## ASSIGNMENT
Which lines in the listing below contain the string "quality", with case counting? Show each of those lines.

### SUPPLIED DATA

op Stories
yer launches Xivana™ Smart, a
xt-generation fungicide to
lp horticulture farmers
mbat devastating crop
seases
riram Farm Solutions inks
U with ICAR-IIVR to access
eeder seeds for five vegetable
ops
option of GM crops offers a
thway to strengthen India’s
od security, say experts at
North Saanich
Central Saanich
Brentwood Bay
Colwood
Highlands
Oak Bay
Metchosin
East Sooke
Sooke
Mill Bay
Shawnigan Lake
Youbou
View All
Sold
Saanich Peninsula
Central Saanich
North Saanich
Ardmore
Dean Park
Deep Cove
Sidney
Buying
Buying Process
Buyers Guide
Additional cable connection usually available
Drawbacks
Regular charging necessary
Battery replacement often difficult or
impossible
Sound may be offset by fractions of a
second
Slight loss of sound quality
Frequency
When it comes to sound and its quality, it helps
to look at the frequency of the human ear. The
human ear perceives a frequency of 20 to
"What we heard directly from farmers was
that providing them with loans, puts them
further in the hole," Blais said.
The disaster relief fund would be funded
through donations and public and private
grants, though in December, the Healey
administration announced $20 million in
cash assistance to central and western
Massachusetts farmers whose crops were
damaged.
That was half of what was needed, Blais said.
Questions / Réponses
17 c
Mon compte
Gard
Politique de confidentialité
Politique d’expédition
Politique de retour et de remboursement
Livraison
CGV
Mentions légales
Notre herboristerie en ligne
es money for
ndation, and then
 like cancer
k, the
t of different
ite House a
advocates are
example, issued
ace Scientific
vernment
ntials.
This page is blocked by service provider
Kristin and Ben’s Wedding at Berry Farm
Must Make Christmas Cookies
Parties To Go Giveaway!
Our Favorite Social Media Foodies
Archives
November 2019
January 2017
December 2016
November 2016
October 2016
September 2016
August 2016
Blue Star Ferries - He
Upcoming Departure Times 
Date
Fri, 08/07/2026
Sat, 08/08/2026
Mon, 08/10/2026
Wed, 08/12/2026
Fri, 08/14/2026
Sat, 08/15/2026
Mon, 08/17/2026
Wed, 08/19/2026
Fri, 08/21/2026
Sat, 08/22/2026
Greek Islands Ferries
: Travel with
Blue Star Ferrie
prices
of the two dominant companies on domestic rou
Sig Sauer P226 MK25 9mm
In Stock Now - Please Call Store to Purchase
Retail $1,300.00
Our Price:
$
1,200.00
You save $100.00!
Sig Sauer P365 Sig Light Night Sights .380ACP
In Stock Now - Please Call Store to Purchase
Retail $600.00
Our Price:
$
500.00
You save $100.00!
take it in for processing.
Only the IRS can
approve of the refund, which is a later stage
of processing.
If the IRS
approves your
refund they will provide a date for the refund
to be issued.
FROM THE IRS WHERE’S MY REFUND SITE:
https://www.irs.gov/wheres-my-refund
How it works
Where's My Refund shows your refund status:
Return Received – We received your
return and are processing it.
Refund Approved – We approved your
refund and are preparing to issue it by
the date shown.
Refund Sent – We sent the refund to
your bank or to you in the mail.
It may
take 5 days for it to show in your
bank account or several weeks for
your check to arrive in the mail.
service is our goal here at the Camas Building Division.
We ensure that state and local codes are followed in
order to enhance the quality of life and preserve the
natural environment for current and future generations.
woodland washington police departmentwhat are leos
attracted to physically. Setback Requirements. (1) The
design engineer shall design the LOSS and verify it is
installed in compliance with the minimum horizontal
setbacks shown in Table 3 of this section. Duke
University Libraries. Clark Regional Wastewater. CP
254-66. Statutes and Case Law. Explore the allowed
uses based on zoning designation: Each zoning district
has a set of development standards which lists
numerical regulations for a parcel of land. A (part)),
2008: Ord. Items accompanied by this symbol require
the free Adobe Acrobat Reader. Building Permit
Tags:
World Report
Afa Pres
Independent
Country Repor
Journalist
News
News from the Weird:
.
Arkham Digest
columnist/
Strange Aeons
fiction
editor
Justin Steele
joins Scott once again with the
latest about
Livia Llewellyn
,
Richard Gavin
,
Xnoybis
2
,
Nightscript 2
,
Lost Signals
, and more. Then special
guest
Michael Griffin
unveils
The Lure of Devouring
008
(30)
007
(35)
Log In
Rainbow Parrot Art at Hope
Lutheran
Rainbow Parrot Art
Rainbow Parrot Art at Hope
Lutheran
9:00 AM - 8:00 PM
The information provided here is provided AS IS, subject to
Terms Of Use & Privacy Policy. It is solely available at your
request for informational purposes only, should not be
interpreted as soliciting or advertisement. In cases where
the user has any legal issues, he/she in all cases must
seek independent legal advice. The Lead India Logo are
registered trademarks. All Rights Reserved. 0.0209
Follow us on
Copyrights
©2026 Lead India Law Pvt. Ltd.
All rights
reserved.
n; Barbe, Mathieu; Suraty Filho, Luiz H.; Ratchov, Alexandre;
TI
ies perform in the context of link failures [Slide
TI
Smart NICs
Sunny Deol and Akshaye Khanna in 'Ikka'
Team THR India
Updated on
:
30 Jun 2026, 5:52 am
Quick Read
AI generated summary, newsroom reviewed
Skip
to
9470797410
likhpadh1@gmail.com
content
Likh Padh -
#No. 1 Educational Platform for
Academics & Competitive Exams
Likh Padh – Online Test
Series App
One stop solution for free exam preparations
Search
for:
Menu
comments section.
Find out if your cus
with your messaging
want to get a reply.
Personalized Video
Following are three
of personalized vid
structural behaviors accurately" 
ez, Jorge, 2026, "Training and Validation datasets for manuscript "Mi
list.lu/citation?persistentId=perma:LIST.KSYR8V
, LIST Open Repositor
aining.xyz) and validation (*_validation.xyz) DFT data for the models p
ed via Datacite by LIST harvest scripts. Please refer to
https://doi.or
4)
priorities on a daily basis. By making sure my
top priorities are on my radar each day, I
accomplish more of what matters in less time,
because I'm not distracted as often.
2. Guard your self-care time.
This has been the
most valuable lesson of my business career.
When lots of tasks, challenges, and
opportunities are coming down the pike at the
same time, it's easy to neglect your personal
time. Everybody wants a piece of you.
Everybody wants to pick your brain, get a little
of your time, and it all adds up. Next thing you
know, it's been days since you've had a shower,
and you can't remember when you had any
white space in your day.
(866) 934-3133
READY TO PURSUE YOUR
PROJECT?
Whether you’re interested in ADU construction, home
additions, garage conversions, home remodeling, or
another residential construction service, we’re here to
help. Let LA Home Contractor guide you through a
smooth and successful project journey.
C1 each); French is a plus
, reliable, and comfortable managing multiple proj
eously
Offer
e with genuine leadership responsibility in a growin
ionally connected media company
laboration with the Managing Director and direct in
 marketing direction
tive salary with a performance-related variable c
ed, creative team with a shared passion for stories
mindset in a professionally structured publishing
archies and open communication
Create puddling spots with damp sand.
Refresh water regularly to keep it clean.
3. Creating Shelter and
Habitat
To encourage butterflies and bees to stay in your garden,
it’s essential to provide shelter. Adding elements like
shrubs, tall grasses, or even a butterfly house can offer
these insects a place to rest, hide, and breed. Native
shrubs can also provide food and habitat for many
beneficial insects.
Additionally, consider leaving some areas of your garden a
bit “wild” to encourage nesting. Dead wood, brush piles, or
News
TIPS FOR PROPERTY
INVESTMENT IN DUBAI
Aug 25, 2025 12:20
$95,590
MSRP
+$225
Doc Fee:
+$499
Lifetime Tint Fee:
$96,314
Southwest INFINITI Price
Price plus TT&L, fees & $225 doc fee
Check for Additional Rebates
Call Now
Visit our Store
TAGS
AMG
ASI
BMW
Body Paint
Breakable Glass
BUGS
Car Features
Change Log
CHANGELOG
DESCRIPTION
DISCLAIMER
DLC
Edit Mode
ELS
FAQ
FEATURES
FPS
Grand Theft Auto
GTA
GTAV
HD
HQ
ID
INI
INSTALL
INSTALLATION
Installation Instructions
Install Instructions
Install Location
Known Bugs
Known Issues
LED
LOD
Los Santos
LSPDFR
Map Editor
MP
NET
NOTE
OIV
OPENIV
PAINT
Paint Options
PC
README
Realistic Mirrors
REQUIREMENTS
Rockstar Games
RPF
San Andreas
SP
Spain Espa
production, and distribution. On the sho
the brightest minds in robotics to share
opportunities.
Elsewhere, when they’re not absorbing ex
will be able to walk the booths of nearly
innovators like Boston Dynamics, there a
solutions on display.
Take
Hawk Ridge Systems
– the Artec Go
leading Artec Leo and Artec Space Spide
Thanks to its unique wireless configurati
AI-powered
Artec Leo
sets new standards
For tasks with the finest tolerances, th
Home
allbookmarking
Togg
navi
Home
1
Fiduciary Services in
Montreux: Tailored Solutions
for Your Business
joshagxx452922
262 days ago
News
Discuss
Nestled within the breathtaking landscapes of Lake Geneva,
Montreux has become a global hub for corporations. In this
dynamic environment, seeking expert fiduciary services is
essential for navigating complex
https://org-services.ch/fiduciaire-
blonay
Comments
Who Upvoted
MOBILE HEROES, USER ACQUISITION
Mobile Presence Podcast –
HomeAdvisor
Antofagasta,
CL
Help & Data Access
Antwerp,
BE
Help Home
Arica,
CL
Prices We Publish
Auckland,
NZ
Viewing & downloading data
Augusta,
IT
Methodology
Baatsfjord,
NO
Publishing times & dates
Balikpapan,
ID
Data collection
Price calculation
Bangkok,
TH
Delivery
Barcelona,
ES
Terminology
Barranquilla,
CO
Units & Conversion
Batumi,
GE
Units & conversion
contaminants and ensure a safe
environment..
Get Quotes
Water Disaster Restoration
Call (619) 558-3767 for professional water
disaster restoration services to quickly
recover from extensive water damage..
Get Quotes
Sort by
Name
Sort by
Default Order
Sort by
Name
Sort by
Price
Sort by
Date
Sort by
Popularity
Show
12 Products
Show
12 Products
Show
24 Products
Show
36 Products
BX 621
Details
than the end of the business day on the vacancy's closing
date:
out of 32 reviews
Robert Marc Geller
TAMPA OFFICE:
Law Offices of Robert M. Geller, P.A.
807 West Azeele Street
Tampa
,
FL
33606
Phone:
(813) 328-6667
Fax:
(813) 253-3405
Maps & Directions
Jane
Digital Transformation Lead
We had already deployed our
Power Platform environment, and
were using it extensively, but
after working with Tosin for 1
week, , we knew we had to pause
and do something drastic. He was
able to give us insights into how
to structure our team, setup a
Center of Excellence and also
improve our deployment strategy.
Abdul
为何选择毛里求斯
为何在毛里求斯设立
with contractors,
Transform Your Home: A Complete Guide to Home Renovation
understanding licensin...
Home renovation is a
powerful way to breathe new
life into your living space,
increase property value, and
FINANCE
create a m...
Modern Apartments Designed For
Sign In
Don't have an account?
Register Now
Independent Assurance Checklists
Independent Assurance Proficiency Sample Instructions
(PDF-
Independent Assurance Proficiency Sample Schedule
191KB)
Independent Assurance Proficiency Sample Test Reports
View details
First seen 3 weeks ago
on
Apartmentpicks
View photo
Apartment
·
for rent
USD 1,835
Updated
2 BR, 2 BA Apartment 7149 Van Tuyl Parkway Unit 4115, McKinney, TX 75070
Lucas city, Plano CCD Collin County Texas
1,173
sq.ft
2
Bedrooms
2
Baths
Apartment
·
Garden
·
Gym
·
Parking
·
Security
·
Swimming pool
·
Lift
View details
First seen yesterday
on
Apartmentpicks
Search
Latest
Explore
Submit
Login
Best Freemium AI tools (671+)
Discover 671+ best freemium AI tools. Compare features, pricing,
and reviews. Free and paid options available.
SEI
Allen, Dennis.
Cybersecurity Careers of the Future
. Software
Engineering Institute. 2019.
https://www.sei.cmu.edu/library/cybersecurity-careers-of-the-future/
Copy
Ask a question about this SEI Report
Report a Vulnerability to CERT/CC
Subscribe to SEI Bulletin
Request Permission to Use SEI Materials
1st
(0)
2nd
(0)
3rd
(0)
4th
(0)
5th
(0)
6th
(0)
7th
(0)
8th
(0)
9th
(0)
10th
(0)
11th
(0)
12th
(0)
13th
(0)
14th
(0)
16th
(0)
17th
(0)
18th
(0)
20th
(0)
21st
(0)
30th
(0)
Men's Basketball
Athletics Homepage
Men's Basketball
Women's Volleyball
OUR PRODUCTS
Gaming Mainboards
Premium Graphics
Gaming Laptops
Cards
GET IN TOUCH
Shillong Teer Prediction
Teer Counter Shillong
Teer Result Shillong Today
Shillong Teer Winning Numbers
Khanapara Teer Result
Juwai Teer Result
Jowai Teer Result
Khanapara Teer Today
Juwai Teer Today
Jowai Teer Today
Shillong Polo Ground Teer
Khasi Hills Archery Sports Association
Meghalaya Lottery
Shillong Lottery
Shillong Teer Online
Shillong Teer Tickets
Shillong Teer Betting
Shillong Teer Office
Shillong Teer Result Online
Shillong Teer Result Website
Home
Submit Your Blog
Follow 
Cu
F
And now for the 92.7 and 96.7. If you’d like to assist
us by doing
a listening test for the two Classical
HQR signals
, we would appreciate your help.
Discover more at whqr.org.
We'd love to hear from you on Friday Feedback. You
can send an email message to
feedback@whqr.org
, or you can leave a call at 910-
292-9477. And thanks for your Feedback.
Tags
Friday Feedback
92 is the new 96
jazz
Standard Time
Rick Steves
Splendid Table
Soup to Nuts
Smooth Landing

######

## FINISHED EXERCISE
Slight loss of sound quality
When it comes to sound and its quality, it helps
order to enhance the quality of life and preserve the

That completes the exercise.